For Karen Agyare and Danielle Ofori, both nursing students at the George Mason University's College of Nursing and Health Science, the timing could not be better.
Last Wednesday, Feb. 5, the college officially dedicated its new clinical labs, designed to simulate realistic hospital and health-care situations and provide hands-on experiences for the students. The students are three months away from graduation and were not expecting the labs to be open before they collected their diplomas.
"The larger labs help," Ofori said. "We didn't have enough space."
Ofori and Agyare were trying to study for exams in the expanded and updated computer lab while guests roamed the halls waiting for the dedication ceremony to start.
"The labs are better than what they use to be," Agyare said. "It feels like we're in a hospital."
Students have been using the labs since January.
THE RENOVATION and expansion project included enlarging the computer lab, which now has some CathSim computers, which allow students to practice putting in intravenous, or IV, needles and to draw blood. The program provides simulations of different types of patients ranging from babies to the elderly and reacts to the students' technique.
"It provides visual and tactile experience. There is full resistance [when the students insert the needle]," said Terri Guingab, the computer lab manager and a Mason nursing graduate. "It has the basic tools nurses actually use in a clinical setting. The nurses have to follow the proper procedure, pick the right gauge needle and the computer does react."
Guingab said the program is helpful because too often the students only have each other to practice on. The computer, by providing a variety of patients, gives the students the opportunity to practice under different conditions. For example, some patients have poor veins, others, such as the pediatric patients, begin screaming as soon as they are touched.
In addition to the CathSim computers, there are general lab computers which contain a large pool of questions and test strategies to help the students prepare for school and licensure exams. The computers can also be used for research and data analysis.
ONE FLOOR down from the computer lab is the clinical labs, named after Nina and John Toups of McLean, who provided a leadership gift that helped the university raise the $1 million needed to redo the existing clinical practice labs. John Toups is a past chairman of the Board of Trustees and is a George Mason University Foundation trustee emeritus. Nina Toups served on the university's Arts Gala Committee.
"The clinical labs provide nursing simulations and real-care practices," said Dr. P.J. Maddox, dean of the College of Nursing and Health Science. "Before nurses had to learn about things and their only exposure was practice courses at the hospital."
Maddox said the college graduates 120 nurses each year and has 90 nurses in the advanced program, which teaches the heath-care providers how to be teachers either in an academic or clinical setting.
Alan Merten, president of GMU, said the college has graduated 2,800 nurses over the last 10 years, with 80 percent remaining in the Northern Virginia area. The program was created in 1973.
The new labs were the vision of Rita Carty, former dean of the college, who said it took several years of planning, finding the space and raising the money.

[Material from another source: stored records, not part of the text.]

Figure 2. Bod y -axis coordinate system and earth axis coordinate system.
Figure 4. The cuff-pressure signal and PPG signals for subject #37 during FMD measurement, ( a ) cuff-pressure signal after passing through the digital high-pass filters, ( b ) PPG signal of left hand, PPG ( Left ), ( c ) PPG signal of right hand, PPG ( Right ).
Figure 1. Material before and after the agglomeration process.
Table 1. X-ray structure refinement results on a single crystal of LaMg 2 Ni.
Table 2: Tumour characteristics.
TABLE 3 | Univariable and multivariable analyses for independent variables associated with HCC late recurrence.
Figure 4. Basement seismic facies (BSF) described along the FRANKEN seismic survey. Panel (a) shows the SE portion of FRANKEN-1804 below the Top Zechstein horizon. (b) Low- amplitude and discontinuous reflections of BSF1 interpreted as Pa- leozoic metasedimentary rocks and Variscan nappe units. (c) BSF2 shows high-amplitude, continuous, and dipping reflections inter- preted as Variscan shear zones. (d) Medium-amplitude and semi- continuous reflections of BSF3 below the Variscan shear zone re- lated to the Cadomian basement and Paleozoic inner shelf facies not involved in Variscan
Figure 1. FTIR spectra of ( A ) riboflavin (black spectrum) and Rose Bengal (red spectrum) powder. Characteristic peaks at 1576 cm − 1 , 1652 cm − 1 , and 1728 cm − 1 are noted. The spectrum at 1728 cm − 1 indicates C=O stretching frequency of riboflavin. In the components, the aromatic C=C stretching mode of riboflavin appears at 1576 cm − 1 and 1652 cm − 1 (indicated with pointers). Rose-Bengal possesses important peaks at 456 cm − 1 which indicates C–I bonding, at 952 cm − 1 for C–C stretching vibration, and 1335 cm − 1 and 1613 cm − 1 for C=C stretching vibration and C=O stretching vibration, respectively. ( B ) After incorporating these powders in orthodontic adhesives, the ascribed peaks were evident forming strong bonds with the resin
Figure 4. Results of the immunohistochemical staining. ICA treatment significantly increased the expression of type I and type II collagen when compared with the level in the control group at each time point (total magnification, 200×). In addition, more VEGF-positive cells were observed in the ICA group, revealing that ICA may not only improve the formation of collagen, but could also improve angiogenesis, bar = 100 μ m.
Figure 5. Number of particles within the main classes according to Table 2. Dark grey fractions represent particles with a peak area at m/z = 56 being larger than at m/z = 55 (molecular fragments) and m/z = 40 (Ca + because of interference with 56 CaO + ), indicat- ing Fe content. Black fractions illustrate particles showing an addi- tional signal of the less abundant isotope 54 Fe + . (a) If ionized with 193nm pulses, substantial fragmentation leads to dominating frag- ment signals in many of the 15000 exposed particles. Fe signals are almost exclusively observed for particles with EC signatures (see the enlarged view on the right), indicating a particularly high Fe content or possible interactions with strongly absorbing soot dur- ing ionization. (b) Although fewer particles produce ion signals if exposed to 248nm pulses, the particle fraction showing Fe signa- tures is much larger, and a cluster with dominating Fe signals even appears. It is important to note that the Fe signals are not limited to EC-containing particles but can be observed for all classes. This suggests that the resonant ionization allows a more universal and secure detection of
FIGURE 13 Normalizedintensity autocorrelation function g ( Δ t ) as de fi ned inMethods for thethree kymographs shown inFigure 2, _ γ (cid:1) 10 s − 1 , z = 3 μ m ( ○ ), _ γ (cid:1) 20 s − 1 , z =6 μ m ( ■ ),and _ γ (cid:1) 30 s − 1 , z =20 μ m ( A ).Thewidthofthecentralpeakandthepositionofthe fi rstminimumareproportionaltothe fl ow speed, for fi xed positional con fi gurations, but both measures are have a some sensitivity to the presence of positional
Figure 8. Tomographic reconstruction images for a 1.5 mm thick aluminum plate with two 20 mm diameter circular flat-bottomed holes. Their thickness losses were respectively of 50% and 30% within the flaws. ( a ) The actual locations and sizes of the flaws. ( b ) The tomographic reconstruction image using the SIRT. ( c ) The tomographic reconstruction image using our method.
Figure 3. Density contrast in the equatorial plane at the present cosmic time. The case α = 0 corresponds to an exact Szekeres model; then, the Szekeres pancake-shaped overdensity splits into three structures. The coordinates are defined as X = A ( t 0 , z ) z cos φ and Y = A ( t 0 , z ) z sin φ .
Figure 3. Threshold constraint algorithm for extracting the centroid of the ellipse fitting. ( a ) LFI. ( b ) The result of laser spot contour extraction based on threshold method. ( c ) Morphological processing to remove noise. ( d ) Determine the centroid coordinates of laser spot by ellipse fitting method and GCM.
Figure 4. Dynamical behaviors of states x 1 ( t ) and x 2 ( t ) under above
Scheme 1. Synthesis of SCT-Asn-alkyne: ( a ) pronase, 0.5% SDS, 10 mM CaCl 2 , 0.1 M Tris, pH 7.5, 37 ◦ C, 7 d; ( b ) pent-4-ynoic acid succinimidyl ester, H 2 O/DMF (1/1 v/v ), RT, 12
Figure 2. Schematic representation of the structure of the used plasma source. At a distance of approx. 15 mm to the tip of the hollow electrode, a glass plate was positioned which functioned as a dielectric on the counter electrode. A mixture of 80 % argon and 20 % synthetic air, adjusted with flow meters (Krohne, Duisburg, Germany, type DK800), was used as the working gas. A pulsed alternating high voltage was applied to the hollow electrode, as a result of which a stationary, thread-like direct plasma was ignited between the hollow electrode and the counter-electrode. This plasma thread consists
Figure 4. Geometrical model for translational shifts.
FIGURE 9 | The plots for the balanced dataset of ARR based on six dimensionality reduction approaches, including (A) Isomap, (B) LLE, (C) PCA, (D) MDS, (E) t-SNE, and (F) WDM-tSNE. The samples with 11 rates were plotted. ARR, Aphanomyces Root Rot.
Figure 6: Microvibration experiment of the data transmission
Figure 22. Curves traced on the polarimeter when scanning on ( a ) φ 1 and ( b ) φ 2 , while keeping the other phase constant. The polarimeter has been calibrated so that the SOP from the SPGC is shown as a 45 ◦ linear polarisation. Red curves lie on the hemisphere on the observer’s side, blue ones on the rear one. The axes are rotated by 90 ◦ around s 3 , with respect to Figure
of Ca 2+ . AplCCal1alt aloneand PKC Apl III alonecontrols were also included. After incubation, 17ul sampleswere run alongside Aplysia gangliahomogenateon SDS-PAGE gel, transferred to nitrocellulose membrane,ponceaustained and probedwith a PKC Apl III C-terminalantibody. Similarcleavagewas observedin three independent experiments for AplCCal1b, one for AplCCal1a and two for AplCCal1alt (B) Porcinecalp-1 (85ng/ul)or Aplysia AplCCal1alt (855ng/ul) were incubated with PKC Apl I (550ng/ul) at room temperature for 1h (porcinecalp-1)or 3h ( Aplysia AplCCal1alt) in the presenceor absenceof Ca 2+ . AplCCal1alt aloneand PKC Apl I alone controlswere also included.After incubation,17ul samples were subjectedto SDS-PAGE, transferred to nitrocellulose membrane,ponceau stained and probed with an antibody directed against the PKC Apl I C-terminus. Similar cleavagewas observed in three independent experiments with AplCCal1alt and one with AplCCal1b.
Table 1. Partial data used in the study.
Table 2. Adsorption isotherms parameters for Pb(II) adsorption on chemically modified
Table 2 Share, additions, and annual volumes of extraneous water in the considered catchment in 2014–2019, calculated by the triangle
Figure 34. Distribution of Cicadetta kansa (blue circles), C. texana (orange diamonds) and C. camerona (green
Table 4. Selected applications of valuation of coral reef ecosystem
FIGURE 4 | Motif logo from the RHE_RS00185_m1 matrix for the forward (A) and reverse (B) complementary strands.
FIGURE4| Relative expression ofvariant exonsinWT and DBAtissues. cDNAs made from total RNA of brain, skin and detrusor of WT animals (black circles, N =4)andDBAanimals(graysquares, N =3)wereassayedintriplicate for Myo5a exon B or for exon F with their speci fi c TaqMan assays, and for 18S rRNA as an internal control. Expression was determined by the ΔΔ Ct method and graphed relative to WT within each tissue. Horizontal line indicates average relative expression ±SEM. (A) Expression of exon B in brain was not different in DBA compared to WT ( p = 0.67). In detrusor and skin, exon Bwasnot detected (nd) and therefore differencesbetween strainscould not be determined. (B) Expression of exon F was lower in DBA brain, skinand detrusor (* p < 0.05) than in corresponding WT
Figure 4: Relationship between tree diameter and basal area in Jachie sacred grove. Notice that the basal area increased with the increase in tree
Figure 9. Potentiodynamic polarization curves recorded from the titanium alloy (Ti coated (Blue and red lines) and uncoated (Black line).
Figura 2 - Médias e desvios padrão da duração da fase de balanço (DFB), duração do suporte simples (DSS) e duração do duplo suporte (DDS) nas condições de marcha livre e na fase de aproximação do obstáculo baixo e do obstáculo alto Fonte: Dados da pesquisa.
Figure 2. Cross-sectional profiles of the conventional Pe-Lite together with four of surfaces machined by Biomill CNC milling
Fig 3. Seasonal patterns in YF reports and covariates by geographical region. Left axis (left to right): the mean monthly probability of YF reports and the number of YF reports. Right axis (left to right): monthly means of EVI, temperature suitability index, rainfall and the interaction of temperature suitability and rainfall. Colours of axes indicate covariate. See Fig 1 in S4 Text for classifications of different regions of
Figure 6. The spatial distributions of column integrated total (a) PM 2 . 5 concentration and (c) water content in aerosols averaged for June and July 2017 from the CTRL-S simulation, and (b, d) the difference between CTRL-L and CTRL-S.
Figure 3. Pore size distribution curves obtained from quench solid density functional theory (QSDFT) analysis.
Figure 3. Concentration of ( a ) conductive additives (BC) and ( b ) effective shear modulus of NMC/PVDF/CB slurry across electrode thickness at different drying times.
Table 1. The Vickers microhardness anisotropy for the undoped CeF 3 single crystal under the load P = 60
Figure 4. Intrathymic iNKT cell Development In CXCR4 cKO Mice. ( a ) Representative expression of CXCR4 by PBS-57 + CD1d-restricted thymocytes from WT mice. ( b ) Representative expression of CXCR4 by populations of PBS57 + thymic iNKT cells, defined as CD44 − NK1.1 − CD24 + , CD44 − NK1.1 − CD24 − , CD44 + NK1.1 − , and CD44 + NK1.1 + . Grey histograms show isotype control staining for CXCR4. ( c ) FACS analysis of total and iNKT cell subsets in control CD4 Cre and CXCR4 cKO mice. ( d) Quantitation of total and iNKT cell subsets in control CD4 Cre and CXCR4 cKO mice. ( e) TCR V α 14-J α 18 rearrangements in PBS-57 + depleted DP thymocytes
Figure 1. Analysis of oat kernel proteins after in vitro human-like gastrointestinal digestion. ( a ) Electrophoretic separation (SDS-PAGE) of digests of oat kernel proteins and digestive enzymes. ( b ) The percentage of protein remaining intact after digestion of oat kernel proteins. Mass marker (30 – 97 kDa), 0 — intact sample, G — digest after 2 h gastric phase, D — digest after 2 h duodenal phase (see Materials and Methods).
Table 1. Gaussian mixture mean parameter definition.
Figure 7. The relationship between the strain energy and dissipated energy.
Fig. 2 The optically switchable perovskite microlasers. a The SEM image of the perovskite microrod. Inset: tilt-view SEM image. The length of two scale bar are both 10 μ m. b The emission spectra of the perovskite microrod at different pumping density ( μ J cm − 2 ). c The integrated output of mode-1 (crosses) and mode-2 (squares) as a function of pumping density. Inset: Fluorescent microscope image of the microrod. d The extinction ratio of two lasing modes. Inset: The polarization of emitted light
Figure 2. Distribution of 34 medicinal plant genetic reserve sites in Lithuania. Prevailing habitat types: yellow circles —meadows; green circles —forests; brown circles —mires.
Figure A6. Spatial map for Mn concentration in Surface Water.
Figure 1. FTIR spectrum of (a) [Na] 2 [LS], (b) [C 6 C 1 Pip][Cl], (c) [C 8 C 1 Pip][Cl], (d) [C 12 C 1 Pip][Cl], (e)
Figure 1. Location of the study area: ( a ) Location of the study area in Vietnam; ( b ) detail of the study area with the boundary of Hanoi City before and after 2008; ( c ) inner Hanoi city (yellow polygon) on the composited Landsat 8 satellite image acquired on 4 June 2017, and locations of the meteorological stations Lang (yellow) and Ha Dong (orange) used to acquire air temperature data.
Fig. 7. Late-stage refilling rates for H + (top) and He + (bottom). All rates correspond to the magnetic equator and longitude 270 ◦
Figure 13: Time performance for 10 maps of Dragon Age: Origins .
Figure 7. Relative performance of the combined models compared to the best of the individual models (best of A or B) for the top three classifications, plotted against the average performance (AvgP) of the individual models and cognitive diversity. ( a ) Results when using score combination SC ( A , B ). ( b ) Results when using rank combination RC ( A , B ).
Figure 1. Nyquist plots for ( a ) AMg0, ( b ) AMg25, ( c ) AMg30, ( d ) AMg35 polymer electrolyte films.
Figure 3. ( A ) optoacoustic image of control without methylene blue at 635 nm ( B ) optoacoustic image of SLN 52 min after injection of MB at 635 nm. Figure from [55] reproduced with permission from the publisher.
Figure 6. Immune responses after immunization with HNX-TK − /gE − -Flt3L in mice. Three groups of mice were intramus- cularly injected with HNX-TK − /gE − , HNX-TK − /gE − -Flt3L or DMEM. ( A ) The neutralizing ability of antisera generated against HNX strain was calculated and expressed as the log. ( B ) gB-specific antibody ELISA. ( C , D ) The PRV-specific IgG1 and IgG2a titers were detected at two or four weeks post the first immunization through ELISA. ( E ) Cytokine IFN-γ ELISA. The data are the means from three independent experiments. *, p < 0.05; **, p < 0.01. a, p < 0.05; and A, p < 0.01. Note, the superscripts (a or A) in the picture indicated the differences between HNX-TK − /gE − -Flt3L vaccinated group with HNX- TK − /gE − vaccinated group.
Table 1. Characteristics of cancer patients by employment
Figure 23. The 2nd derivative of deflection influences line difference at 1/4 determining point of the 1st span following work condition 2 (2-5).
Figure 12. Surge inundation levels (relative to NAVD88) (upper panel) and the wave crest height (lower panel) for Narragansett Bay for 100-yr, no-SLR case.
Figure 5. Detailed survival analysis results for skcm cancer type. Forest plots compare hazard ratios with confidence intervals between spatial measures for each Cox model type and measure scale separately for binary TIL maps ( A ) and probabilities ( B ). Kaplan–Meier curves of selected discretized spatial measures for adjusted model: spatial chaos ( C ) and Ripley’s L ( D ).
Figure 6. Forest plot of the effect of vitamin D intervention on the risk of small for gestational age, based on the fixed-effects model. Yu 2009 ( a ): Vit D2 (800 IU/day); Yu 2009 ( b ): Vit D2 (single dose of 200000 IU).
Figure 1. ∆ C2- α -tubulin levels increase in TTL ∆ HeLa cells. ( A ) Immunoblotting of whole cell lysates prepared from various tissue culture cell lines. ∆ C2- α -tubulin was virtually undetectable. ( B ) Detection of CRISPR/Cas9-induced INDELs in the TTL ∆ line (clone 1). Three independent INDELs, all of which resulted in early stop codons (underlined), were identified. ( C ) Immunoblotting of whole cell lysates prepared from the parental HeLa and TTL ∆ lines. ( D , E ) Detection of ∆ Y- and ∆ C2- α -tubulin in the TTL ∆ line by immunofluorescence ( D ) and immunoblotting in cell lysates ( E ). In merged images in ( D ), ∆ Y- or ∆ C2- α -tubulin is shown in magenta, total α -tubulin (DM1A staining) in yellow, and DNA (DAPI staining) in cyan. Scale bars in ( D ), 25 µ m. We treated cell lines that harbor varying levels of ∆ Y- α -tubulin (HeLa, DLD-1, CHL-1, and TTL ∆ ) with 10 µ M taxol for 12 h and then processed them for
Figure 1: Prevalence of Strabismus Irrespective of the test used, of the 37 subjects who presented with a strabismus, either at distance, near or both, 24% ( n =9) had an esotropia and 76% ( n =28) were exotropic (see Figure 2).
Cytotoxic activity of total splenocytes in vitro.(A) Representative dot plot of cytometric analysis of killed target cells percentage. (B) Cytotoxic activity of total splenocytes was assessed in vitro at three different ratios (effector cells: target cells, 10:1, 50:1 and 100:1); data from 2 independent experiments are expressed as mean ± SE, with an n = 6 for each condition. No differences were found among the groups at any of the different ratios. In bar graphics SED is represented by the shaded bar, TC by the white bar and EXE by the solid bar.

"We needed a top-rate lab to learn. Our nurses were using a facility in a 1950s environment," Carty said. "It's like a dream come true to see this up-to-date facility and space and equipment. It will allow our students to achieve the best they can. Now they can spend time doing what they need to do."
The clinical labs — there are three separate rooms plus teaching space — has a total of 60 beds with working oxygen and suction ports and is wired to accommodate basic and intensive care patients including cardiac monitors, infusion pumps, automatic defibrillators and electronic patient records systems. The idea is to make the labs as close to a real hospital or health-care facility setting as possible. The renovation required the total gutting of the existing space, with the construction beginning last July.
"Before they told us how to do everything," said nursing student Philomena Ebo. "Now we get to see the equipment and use the equipment."
In 1973, the lab opened with 10 beds and only the basic medical equipment, including wall-mounted blood pressure cuffs, stethoscopes and glass containers for cotton balls, bandages and tongue blades. The lab had modest upgrades in the mid-1980s and again in the late-1990s.